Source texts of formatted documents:

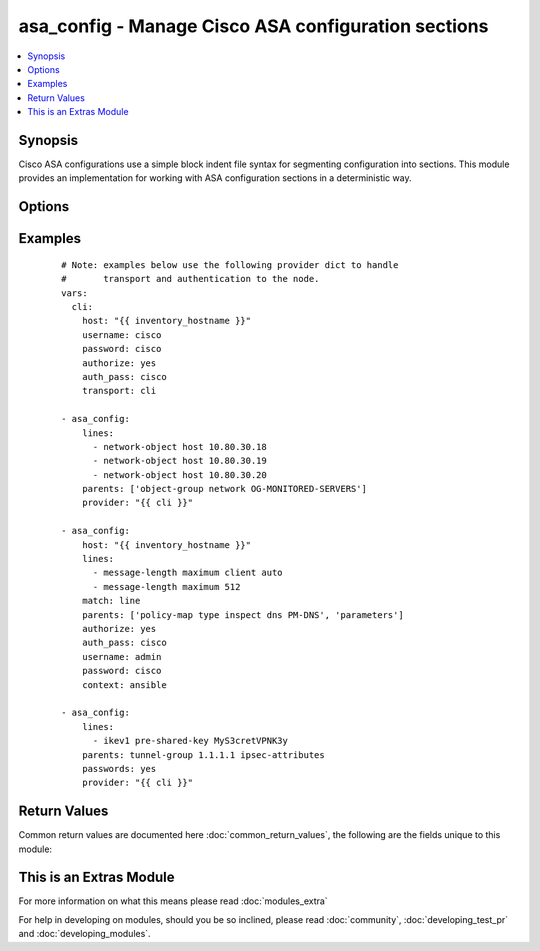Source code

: .. _asa_config:


asa_config - Manage Cisco ASA configuration sections
++++++++++++++++++++++++++++++++++++++++++++++++++++

.. versionadded:: 2.2


.. contents::
   :local:
   :depth: 1


Synopsis
--------

Cisco ASA configurations use a simple block indent file syntax for segmenting configuration into sections.  This module provides an implementation for working with ASA configuration sections in a deterministic way.




Options
-------

.. raw:: html

    <table border=1 cellpadding=4>
    <tr>
    <th class="head">parameter</th>
    <th class="head">required</th>
    <th class="head">default</th>
    <th class="head">choices</th>
    <th class="head">comments</th>
    </tr>
            <tr>
    <td>after<br/><div style="font-size: small;"></div></td>
    <td>no</td>
    <td></td>
        <td><ul></ul></td>
        <td><div>The ordered set of commands to append to the end of the command stack if a change needs to be made.  Just like with <em>before</em> this allows the playbook designer to append a set of commands to be executed after the command set.</div></td></tr>
            <tr>
    <td>auth_pass<br/><div style="font-size: small;"></div></td>
    <td>no</td>
    <td>none</td>
        <td><ul></ul></td>
        <td><div>Specifies the password to use if required to enter privileged mode on the remote device.  If <em>authorize</em> is false, then this argument does nothing. If the value is not specified in the task, the value of environment variable <code>ANSIBLE_NET_AUTH_PASS</code> will be used instead.</div></td></tr>
            <tr>
    <td>authorize<br/><div style="font-size: small;"></div></td>
    <td>no</td>
    <td></td>
        <td><ul><li>yes</li><li>no</li></ul></td>
        <td><div>Instructs the module to enter privileged mode on the remote device before sending any commands.  If not specified, the device will attempt to execute all commands in non-privileged mode. If the value is not specified in the task, the value of environment variable <code>ANSIBLE_NET_AUTHORIZE</code> will be used instead.</div></td></tr>
            <tr>
    <td>backup<br/><div style="font-size: small;"></div></td>
    <td>no</td>
    <td></td>
        <td><ul><li>yes</li><li>no</li></ul></td>
        <td><div>This argument will cause the module to create a full backup of the current <code>running-config</code> from the remote device before any changes are made.  The backup file is written to the <code>backup</code> folder in the playbook root directory.  If the directory does not exist, it is created.</div></td></tr>
            <tr>
    <td>before<br/><div style="font-size: small;"></div></td>
    <td>no</td>
    <td></td>
        <td><ul></ul></td>
        <td><div>The ordered set of commands to push on to the command stack if a change needs to be made.  This allows the playbook designer the opportunity to perform configuration commands prior to pushing any changes without affecting how the set of commands are matched against the system</div></td></tr>
            <tr>
    <td>commit<br/><div style="font-size: small;"></div></td>
    <td>no</td>
    <td>merge</td>
        <td><ul><li>merge</li><li>check</li></ul></td>
        <td><div>This argument specifies the update method to use when applying the configuration changes to the remote node.  If the value is set to <em>merge</em> the configuration updates are merged with the running- config.  If the value is set to <em>check</em>, no changes are made to the remote host.</div></td></tr>
            <tr>
    <td>config<br/><div style="font-size: small;"></div></td>
    <td>no</td>
    <td></td>
        <td><ul></ul></td>
        <td><div>The <code>config</code> argument allows the playbook designer to supply the base configuration to be used to validate configuration changes necessary.  If this argument is provided, the module will not download the running-config from the remote node.</div></td></tr>
            <tr>
    <td>context<br/><div style="font-size: small;"></div></td>
    <td>no</td>
    <td></td>
        <td><ul></ul></td>
        <td><div>Specifies which context to target if you are running in the ASA in multiple context mode. Defaults to the current context you login to.</div></td></tr>
            <tr>
    <td>defaults<br/><div style="font-size: small;"></div></td>
    <td>no</td>
    <td></td>
        <td><ul><li>yes</li><li>no</li></ul></td>
        <td><div>This argument specifies whether or not to collect all defaults when getting the remote device running config.  When enabled, the module will get the current config by issuing the command <code>show running-config all</code>.</div></td></tr>
            <tr>
    <td>host<br/><div style="font-size: small;"></div></td>
    <td>yes</td>
    <td></td>
        <td><ul></ul></td>
        <td><div>Specifies the DNS host name or address for connecting to the remote device over the specified transport.  The value of host is used as the destination address for the transport.</div></td></tr>
            <tr>
    <td>lines<br/><div style="font-size: small;"></div></td>
    <td>no</td>
    <td></td>
        <td><ul></ul></td>
        <td><div>The ordered set of commands that should be configured in the section.  The commands must be the exact same commands as found in the device running-config.  Be sure to note the configuration command syntax as some commands are automatically modified by the device config parser.</div></br>
        <div style="font-size: small;">aliases: commands<div></td></tr>
            <tr>
    <td>match<br/><div style="font-size: small;"></div></td>
    <td>no</td>
    <td>line</td>
        <td><ul><li>line</li><li>strict</li><li>exact</li><li>none</li></ul></td>
        <td><div>Instructs the module on the way to perform the matching of the set of commands against the current device config.  If match is set to <em>line</em>, commands are matched line by line.  If match is set to <em>strict</em>, command lines are matched with respect to position.  If match is set to <em>exact</em>, command lines must be an equal match.  Finally, if match is set to <em>none</em>, the module will not attempt to compare the source configuration with the running configuration on the remote device.</div></td></tr>
            <tr>
    <td>parents<br/><div style="font-size: small;"></div></td>
    <td>no</td>
    <td></td>
        <td><ul></ul></td>
        <td><div>The ordered set of parents that uniquely identify the section the commands should be checked against.  If the parents argument is omitted, the commands are checked against the set of top level or global commands.</div></td></tr>
            <tr>
    <td>password<br/><div style="font-size: small;"></div></td>
    <td>no</td>
    <td></td>
        <td><ul></ul></td>
        <td><div>Specifies the password to use to authenticate the connection to the remote device.   The value of <em>password</em> is used to authenticate the SSH session. If the value is not specified in the task, the value of environment variable <code>ANSIBLE_NET_PASSWORD</code> will be used instead.</div></td></tr>
            <tr>
    <td>passwords<br/><div style="font-size: small;"></div></td>
    <td>no</td>
    <td></td>
        <td><ul><li>yes</li><li>no</li></ul></td>
        <td><div>This argument specifies to include passwords in the config when retrieving the running-config from the remote device.  This includes passwords related to VPN endpoints.  This argument is mutually exclusive with <em>defaults</em>.</div></td></tr>
            <tr>
    <td>port<br/><div style="font-size: small;"></div></td>
    <td>no</td>
    <td>22</td>
        <td><ul></ul></td>
        <td><div>Specifies the port to use when building the connection to the remote device.  The port value will default to the well known SSH port of 22</div></td></tr>
            <tr>
    <td>provider<br/><div style="font-size: small;"></div></td>
    <td>no</td>
    <td></td>
        <td><ul></ul></td>
        <td><div>Convenience method that allows all <em>ios</em> arguments to be passed as a dict object.  All constraints (required, choices, etc) must be met either by individual arguments or values in this dict.</div></td></tr>
            <tr>
    <td>replace<br/><div style="font-size: small;"></div></td>
    <td>no</td>
    <td>line</td>
        <td><ul><li>line</li><li>block</li></ul></td>
        <td><div>Instructs the module on the way to perform the configuration on the device.  If the replace argument is set to <em>line</em> then the modified lines are pushed to the device in configuration mode.  If the replace argument is set to <em>block</em> then the entire command block is pushed to the device in configuration mode if any line is not correct</div></td></tr>
            <tr>
    <td>save<br/><div style="font-size: small;"></div></td>
    <td>no</td>
    <td></td>
        <td><ul><li>yes</li><li>no</li></ul></td>
        <td><div>The <code>save</code> argument instructs the module to save the running- config to the startup-config at the conclusion of the module running.  If check mode is specified, this argument is ignored.</div></td></tr>
            <tr>
    <td>src<br/><div style="font-size: small;"></div></td>
    <td>no</td>
    <td></td>
        <td><ul></ul></td>
        <td><div>Specifies the source path to the file that contains the configuration or configuration template to load.  The path to the source file can either be the full path on the Ansible control host or a relative path from the playbook or role root directory.  This argument is mutually exclusive with <em>lines</em>.</div></td></tr>
            <tr>
    <td>ssh_keyfile<br/><div style="font-size: small;"></div></td>
    <td>no</td>
    <td></td>
        <td><ul></ul></td>
        <td><div>Specifies the SSH key to use to authenticate the connection to the remote device.   The value of <em>ssh_keyfile</em> is the path to the key used to authenticate the SSH session. If the value is not specified in the task, the value of environment variable <code>ANSIBLE_NET_SSH_KEYFILE</code> will be used instead.</div></td></tr>
            <tr>
    <td>timeout<br/><div style="font-size: small;"></div></td>
    <td>no</td>
    <td>10</td>
        <td><ul></ul></td>
        <td><div>Specifies idle timeout for the connection. Useful if the console freezes before continuing. For example when saving configurations.</div></td></tr>
            <tr>
    <td>update<br/><div style="font-size: small;"></div></td>
    <td>no</td>
    <td>merge</td>
        <td><ul><li>merge</li><li>check</li></ul></td>
        <td><div>The <em>update</em> argument controls how the configuration statements are processed on the remote device.  Valid choices for the <em>update</em> argument are <em>merge</em> and <em>check</em>.  When the argument is set to <em>merge</em>, the configuration changes are merged with the current device running configuration.  When the argument is set to <em>check</em> the configuration updates are determined but not actually configured on the remote device.</div></td></tr>
            <tr>
    <td>username<br/><div style="font-size: small;"></div></td>
    <td>no</td>
    <td></td>
        <td><ul></ul></td>
        <td><div>Configures the username to use to authenticate the connection to the remote device.  The value of <em>username</em> is used to authenticate the SSH session. If the value is not specified in the task, the value of environment variable <code>ANSIBLE_NET_USERNAME</code> will be used instead.</div></td></tr>
        </table>
    </br>



Examples
--------

 ::

    # Note: examples below use the following provider dict to handle
    #       transport and authentication to the node.
    vars:
      cli:
        host: "{{ inventory_hostname }}"
        username: cisco
        password: cisco
        authorize: yes
        auth_pass: cisco
        transport: cli
    
    - asa_config:
        lines:
          - network-object host 10.80.30.18
          - network-object host 10.80.30.19
          - network-object host 10.80.30.20
        parents: ['object-group network OG-MONITORED-SERVERS']
        provider: "{{ cli }}"
    
    - asa_config:
        host: "{{ inventory_hostname }}"
        lines:
          - message-length maximum client auto
          - message-length maximum 512
        match: line
        parents: ['policy-map type inspect dns PM-DNS', 'parameters']
        authorize: yes
        auth_pass: cisco
        username: admin
        password: cisco
        context: ansible
    
    - asa_config:
        lines:
          - ikev1 pre-shared-key MyS3cretVPNK3y
        parents: tunnel-group 1.1.1.1 ipsec-attributes
        passwords: yes
        provider: "{{ cli }}"
    

Return Values
-------------

Common return values are documented here :doc:`common_return_values`, the following are the fields unique to this module:

.. raw:: html

    <table border=1 cellpadding=4>
    <tr>
    <th class="head">name</th>
    <th class="head">description</th>
    <th class="head">returned</th>
    <th class="head">type</th>
    <th class="head">sample</th>
    </tr>

        <tr>
        <td> backup_path </td>
        <td> The full path to the backup file </td>
        <td align=center> when backup is yes </td>
        <td align=center> path </td>
        <td align=center> /playbooks/ansible/backup/asa_config.2016-07-16@22:28:34 </td>
    </tr>
            <tr>
        <td> responses </td>
        <td> The set of responses from issuing the commands on the device </td>
        <td align=center> when not check_mode </td>
        <td align=center> list </td>
        <td align=center> ['...', '...'] </td>
    </tr>
            <tr>
        <td> updates </td>
        <td> The set of commands that will be pushed to the remote device </td>
        <td align=center> always </td>
        <td align=center> list </td>
        <td align=center> ['...', '...'] </td>
    </tr>
        
    </table>
    </br></br>



    
This is an Extras Module
------------------------

For more information on what this means please read :doc:`modules_extra`

    
For help in developing on modules, should you be so inclined, please read :doc:`community`, :doc:`developing_test_pr` and :doc:`developing_modules`.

> [EXERCISE PROMPT]: Among the entries above, locate the lines containing "to the node." and "<td align=center> when not", and transcribe exactly those two lines and all lines between.

> [SOLUTION TO THIS PROBLEM]:
    #       transport and authentication to the node.
    vars:
      cli:
        host: "{{ inventory_hostname }}"
        username: cisco
        password: cisco
        authorize: yes
        auth_pass: cisco
        transport: cli
    
    - asa_config:
        lines:
          - network-object host 10.80.30.18
          - network-object host 10.80.30.19
          - network-object host 10.80.30.20
        parents: ['object-group network OG-MONITORED-SERVERS']
        provider: "{{ cli }}"
    
    - asa_config:
        host: "{{ inventory_hostname }}"
        lines:
          - message-length maximum client auto
          - message-length maximum 512
        match: line
        parents: ['policy-map type inspect dns PM-DNS', 'parameters']
        authorize: yes
        auth_pass: cisco
        username: admin
        password: cisco
        context: ansible
    
    - asa_config:
        lines:
          - ikev1 pre-shared-key MyS3cretVPNK3y
        parents: tunnel-group 1.1.1.1 ipsec-attributes
        passwords: yes
        provider: "{{ cli }}"
    

Return Values
-------------

Common return values are documented here :doc:`common_return_values`, the following are the fields unique to this module:

.. raw:: html

    <table border=1 cellpadding=4>
    <tr>
    <th class="head">name</th>
    <th class="head">description</th>
    <th class="head">returned</th>
    <th class="head">type</th>
    <th class="head">sample</th>
    </tr>

        <tr>
        <td> backup_path </td>
        <td> The full path to the backup file </td>
        <td align=center> when backup is yes </td>
        <td align=center> path </td>
        <td align=center> /playbooks/ansible/backup/asa_config.2016-07-16@22:28:34 </td>
    </tr>
            <tr>
        <td> responses </td>
        <td> The set of responses from issuing the commands on the device </td>
        <td align=center> when not check_mode </td>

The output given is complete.